1. INTRODUÇÃO
Na busca de destrinchar o valor que a prova testemunhal merece na Justiça do Trabalho, mostra-se relevante destacar qual a influência do princípio da primazia da realidade nessa análise, princípio esse que norteia o Direito do Trabalho, estabelecendo que a realidade dos fatos deve prevalecer sobre os atos jurídicos formais,[1] isto é, deve-se prestigiar a verdade fática em vez da verdade formal, ainda, prestigiar a verdade é prestar uma homenagem ao princípio da boa-fé.[2]
2. DESENVOLVIMENTO
A priori destaca-se que segundo Américo Plá Rodriguez a aplicação do princípio da primazia da realidade significa que: “[...] em caso de discordância entre o que ocorre na prática e o que emerge de documentos ou acordos, deve-se dar preferência ao primeiro, isto é, ao que sucede no terreno dos fatos.” [3]

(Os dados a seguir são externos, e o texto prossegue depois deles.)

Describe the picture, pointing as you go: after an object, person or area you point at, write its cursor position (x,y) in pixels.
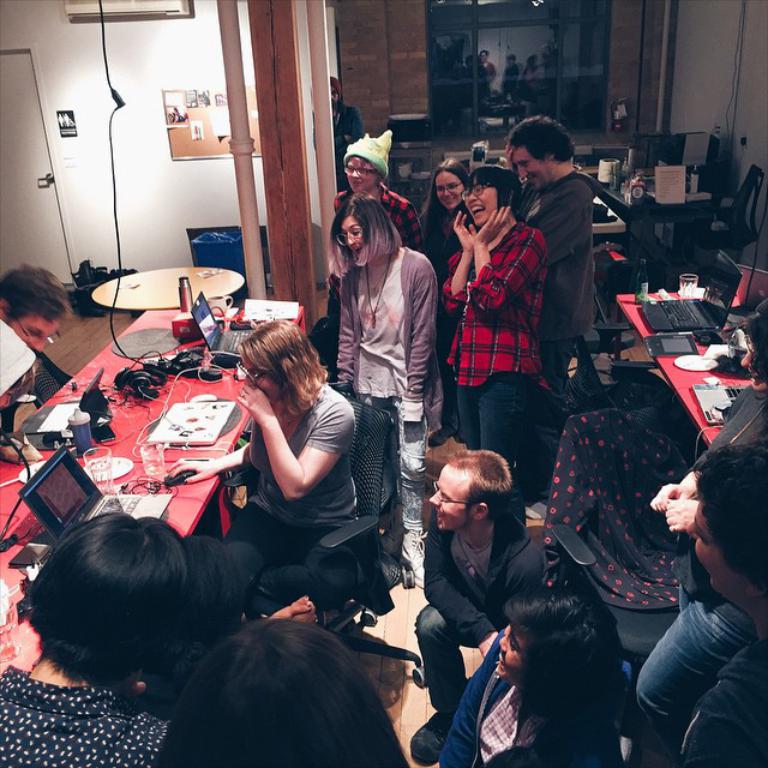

Em outro momento Plá Rodriguez se detém a explicar a fundamentação desse princípio, ou seja, elenca quatro motivações para sua existência, a primeira resulta do princípio da boa-fé, a segunda da dignidade da atividade humana, a terceira da desigualdade das partes e por derradeiro a quarta da interpretação racional da vontade das partes. [4]
Destacando a importância da prova testemunhal a jurisprudência do Tribunal Regional do Trabalho de Minas Gerais estabelece: “As informações trazidas pelas testemunhas são de extrema importância para a formação do convencimento do Juiz do Trabalho, sobretudo porque este atua numa seara onde a realidade fática ganha especial destaque.”[5]

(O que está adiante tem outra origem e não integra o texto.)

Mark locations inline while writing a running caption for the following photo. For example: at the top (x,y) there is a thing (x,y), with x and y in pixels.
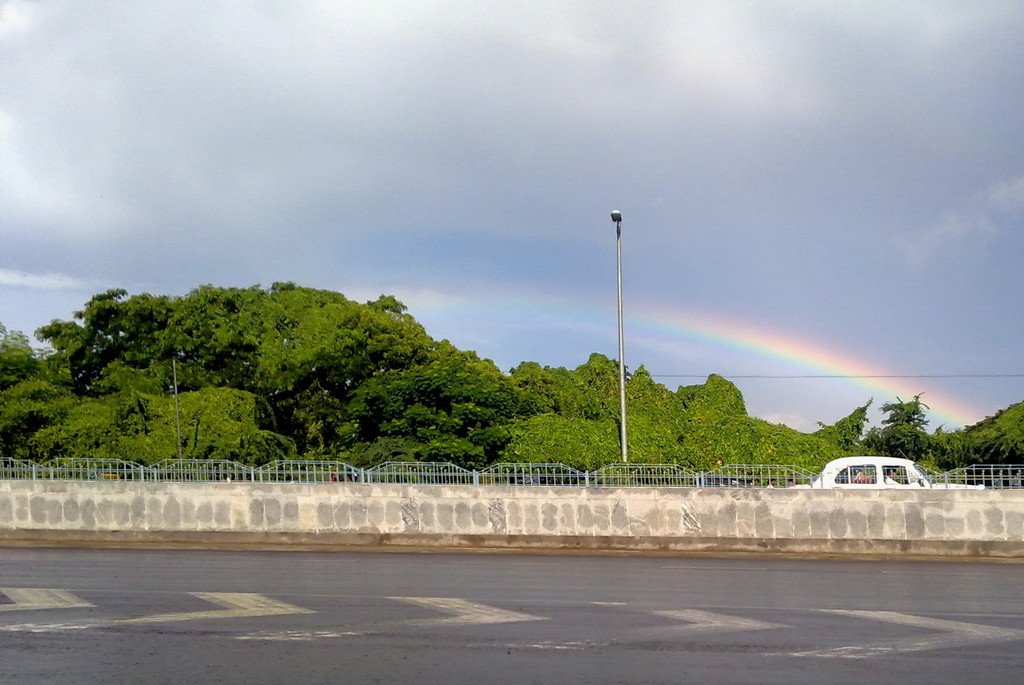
In this image I can see a vehicle (883,486) in white color. Background (228,351) I can see trees (218,338) in green color, a light pole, rainbow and sky (343,127) in white and gray color.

Contudo, a aplicação do princípio, ora estudado, não significa retirar o valor que os documentos possuem, pois conforme Americo Plá Rodriguez: “Enquanto não se demonstre que a conduta das partes foi diferente, o que exige a prova dos fatos que se apartaram dos textos contratuais, prevalece a presunção emanda do texto do contrato. Ou seja, que a presunção é que o contrato reflete a vontade verdadeira das partes. Para derrubar essa presunção dever-se-á provar que a conduta foi diferente. Se não se produz essa prova ou se ela não é eficaz, permanece como válida a presunção emergente do contrato.” [6]
Dessa forma, segundo o autor já citado: “Na oposição entre o mundo real dos fatos efetivos e o mundo formal dos documentos, não resta dúvida de que se deve preferir o mundo da realidade.” [7]

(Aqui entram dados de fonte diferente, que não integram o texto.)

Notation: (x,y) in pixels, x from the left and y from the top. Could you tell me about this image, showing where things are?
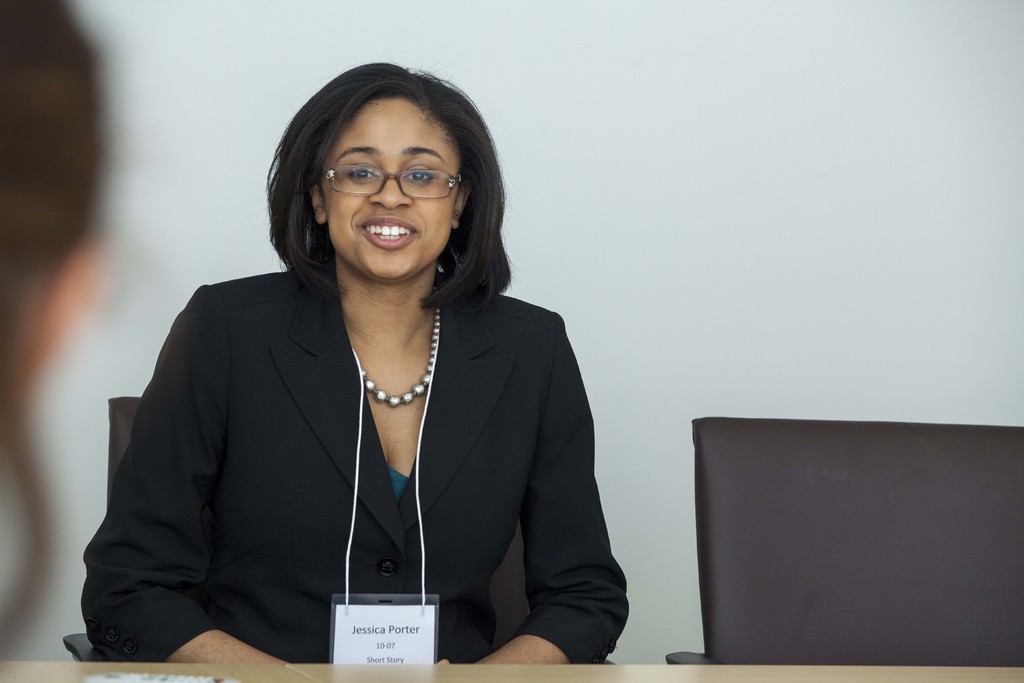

Nessa análise, pode-se citar o entendimento jurisprudencial do Tribunal Regional do Trabalho do Rio Grande do Sul: “[...] no Direito do Trabalho, onde vigora o princípio da primazia da realidade, de nada importa que as partes pretendam celebrar contrato de natureza diversa se preenchidos os requisitos para caracterização da relação de emprego. A elaboração de registros formais, por si só, não tem o condão de alterar a natureza concreta da relação havida entre as partes.” [8]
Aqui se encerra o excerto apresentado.